-------- Provided passage --------
Kean worked as a photographer at the Lab of Ornithology at Cornell University.

After visiting Burma to interview political prisoners in the 1990s, she began working as an investigative journalist, producer, and on-air host at KPFA, a Berkeley, California-based radio station and the flagship station of the Pacifica Radio Network and for Flashpoints, a left-wing drive-time news program covering wrongful convictions, the death penalty, and other criminal-justice issues.

Kean has published works relating to UFOs since 2000, and has been a guest on Coast to Coast AM. Her book UFOs: Generals, Pilots and Government Officials Go on the Record, published by Penguin Random House, was a New York Times best seller. Kean belongs to the UFO organization UFODATA.

On December 16, 2017, The New York Times featured an article written by Helene Cooper, Ralph Blumenthal and Kean, which revealed the fact that the U.S. Department of Defense had spent $22.5M on a secret program titled the Advanced Aerospace Threat Identification Program that investigated UFOs.

According to Gideon Lewis-Kraus in April 2021, Kean has a photo of a purported UFO hanging on a wall behind her desk that was gifted to her by the Costa Rican government. This photo was taken by the Costa Rican National Geographic Institute in 1971 over Lake Cote and is considered by Kean to be "the finest image of a U.F.O. ever made public". On 5 June 2023, Kean and writer Ralph Blumenthal reported that former United States Air Force officer and intelligence official David Grusch claimed that the United States has a secret UFO retrieval program with multiple vehicles of non-human origin as well as records of dead pilots in its possession.

==Written works==
- 1994. Burma's Revolution of the Spirit: The Struggle for Democratic Freedom and Dignity – with Alan Clements. ISBN 978-0893815806.
- 2010. UFOs: Generals, Pilots and Government Officials Go on the Record - with a foreword by John Podesta, Harmony Books, New York. ISBN 978-0307716842.
- 2017. Surviving Death: A Journalist Investigates Evidence for an Afterlife. ISBN 978-0553419610.
--------
Answer these questions from the Kean profile above:
1. At which university did Kean work as a photographer?
2. According to the December 16, 2017 article, how much had the U.S. Department of Defense spent on the Advanced Aerospace Threat Identification Program?
3. In what year was "Surviving Death: A Journalist Investigates Evidence for an Afterlife" published?
-------- Record extracts --------
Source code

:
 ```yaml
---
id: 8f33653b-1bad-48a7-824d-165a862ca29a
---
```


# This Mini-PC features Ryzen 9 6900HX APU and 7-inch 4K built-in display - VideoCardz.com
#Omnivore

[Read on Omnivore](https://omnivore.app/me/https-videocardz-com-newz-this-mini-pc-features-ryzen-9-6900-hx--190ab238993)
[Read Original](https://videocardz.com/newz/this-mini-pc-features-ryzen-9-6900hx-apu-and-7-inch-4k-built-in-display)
--------
Output of the task
1. Cornell University (at the Lab of Ornithology)
2. $22.5M
3. 2017